Dengan banyaknya PHK, masyarakat semakin sulit mencari pekerjaan. Upaya membuka usaha terbentur masalah modal, apalagi riba kian menjamur. Keruwetan ini juga dialami masyarakat saat menyekolahkan anak karena biaya pendidikan semakin mahal. Belum lagi segala penghasilan dan kepemilikan dikenai pajak, bahkan biaya kesehatan pun rakyat diwajibkan menanggung sendiri melalui BPJS. Oleh karena itu, berdasarkan fakta ini jelas pengentasan kemiskinan benar-benar PR besar bagi pemerintah.
Akar Masalahnya
Kemiskinan sebenarnya tidak hanya PR besar bagi pemerintah Indonesia, akan tetapi masalah ini menjadi PR besar bagi berbagai negara di dunia ini. Permasalahan kemiskinan sejatinya terjadi dan akan terus terjadi pada negara-negara yang mengemban paham kapitalis. Sekalipun berbagai kebijakan dan solusi diambil tetap saja kemiskinan akan terjadi. Karena sejatinya kebijakan dan solusi yang diambil hanyalah kebijakan dan solusi yang berpihak pada pemilik modal. Pemerintah alias negara dikendalikan oleh para pemilik modal.

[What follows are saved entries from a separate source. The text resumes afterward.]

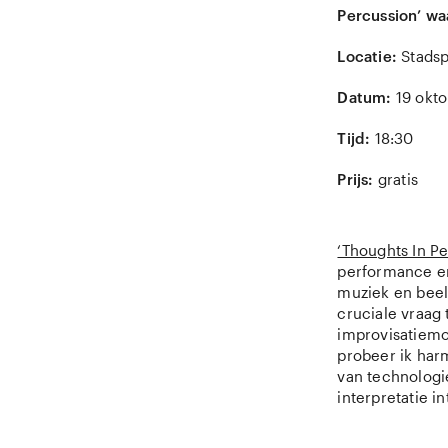
Percussion’ wa
Locatie:
Stadsp
Datum:
19 okt
Tijd:
18:30
Prijs:
gratis
‘Thoughts In Pe
performance en
muziek en beel
cruciale vraag
improvisatiemo
probeer ik harm
van technologi
interpretatie int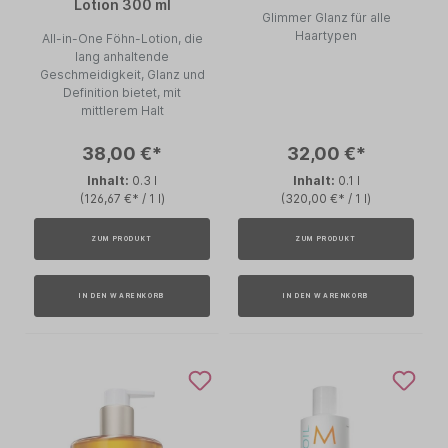
Lotion 300 ml
Glimmer Glanz für alle
Haartypen
All-in-One Föhn-Lotion, die
lang anhaltende
Geschmeidigkeit, Glanz und
Definition bietet, mit
mittlerem Halt
38,00 €*
32,00 €*
Inhalt:
0.3 l
Inhalt:
0.1 l
(126,67 €* / 1 l)
(320,00 €* / 1 l)
ZUM PRODUKT
ZUM PRODUKT
IN DEN WARENKORB
IN DEN WARENKORB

Pada akhirnya pemerintah akan semakin jauh keberpihakannya pada rakyat. Fakta yang terjadi berbagai subisdi yang sangat dibutuhkan rakyat satu persatu mulai dikurangi bahkan dicabut. Sebaliknya aset-aset negara yang produktif dan menguasai hajat hidup orang banyak justru menguntungkan para pemilik modal alias investor. Berbagai produk perundang-undangan pun sangat menguntungkan investor asing sedangkan rakyat dirugikan.

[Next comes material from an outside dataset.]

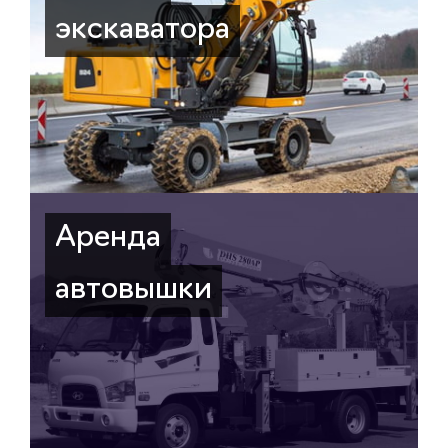
экскаватора
Аренда
автовышки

Kondisi ini semakin runyam karena faktanya korupsi kian menggurita dan terang-terangan. Di sisi lain penegakan hukum semakin jauh dari harapan rakyat. Pada tataran pejabat pemerintah dan elit politik lainnya yang terjadi justru saling menjegal. Mereka disibukkan dengan urusan kursi panas bukan urusan bagaimana memperbaiki kehidupan rakyat. Keadaan tersebut menggambarkan para pemimpin yang tidak amanah dan tidak mampu mewujudkan kesejahteraan rakyat. Dengan demikian selama negara itu menerapkan ide-ide kapitalis sekuler maka selama itu pula kemiskinan akan terjadi bahkan akan semakin terpuruk lagi dan inilah akar permasalahannya.